::: Extracted entries
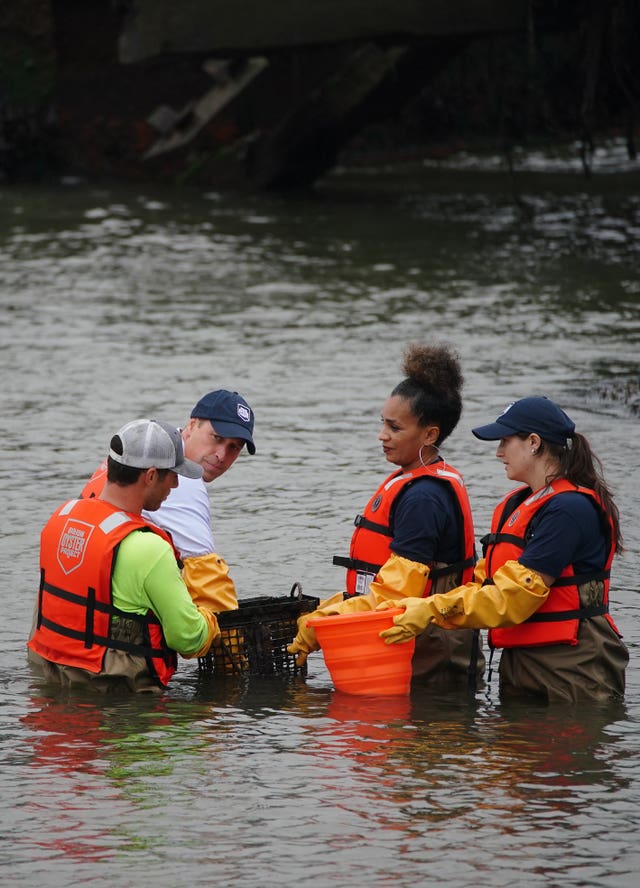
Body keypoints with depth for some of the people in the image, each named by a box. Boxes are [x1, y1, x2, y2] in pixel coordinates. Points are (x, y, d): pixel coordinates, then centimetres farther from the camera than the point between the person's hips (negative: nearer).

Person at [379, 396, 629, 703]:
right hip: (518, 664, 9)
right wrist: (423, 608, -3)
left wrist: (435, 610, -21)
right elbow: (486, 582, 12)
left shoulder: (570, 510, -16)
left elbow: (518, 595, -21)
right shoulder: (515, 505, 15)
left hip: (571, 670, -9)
::::::
::: Extracted entries
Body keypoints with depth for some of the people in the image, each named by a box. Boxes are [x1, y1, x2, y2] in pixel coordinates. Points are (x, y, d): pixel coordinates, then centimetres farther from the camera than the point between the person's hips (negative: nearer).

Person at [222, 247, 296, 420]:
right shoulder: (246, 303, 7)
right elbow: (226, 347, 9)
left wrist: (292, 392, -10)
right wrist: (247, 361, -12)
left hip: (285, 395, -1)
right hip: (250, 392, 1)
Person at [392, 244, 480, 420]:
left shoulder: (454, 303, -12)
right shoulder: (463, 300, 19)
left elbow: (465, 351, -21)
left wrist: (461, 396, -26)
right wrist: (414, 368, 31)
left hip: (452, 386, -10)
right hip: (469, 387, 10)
::::::
::: Extracted entries
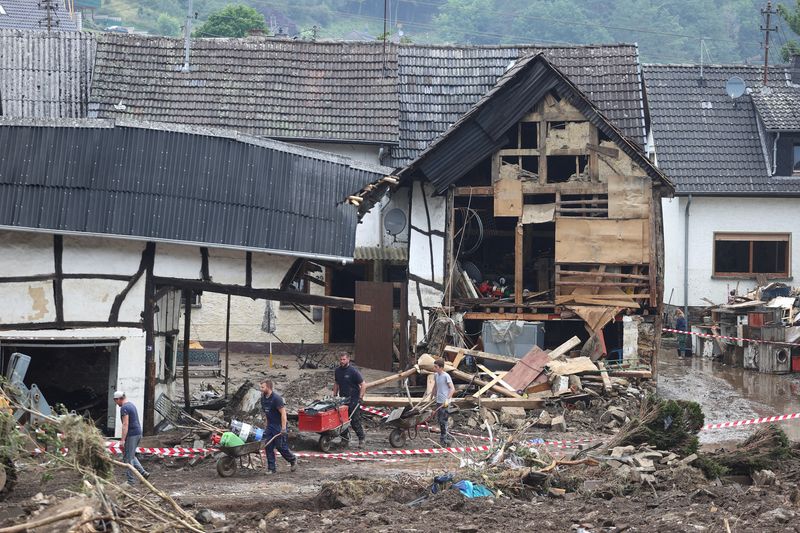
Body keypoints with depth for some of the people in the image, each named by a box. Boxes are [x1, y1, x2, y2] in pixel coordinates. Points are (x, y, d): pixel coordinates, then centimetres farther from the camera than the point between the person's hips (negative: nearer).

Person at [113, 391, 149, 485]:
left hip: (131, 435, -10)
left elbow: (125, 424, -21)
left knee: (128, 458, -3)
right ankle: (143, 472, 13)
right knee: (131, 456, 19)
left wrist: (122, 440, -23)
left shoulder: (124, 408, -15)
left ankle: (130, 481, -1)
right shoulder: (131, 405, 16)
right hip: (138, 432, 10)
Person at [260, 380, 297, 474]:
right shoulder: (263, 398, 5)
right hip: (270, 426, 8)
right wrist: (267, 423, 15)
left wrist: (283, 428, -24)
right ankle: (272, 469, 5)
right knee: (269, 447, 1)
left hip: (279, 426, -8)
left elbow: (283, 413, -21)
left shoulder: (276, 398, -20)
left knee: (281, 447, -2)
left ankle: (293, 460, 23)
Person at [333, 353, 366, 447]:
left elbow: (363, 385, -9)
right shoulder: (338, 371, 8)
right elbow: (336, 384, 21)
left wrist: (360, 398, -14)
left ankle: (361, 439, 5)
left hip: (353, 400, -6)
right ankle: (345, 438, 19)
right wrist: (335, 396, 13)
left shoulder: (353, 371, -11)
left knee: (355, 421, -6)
::::::
Every line above that holds "wrist" should be copied out.

Response to this task
right wrist: (423, 608, -3)
left wrist: (435, 610, -21)
left wrist: (292, 392, -10)
right wrist: (247, 361, -12)
left wrist: (461, 396, -26)
right wrist: (414, 368, 31)
left wrist: (122, 440, -23)
right wrist: (267, 423, 15)
left wrist: (283, 428, -24)
left wrist: (360, 398, -14)
right wrist: (335, 396, 13)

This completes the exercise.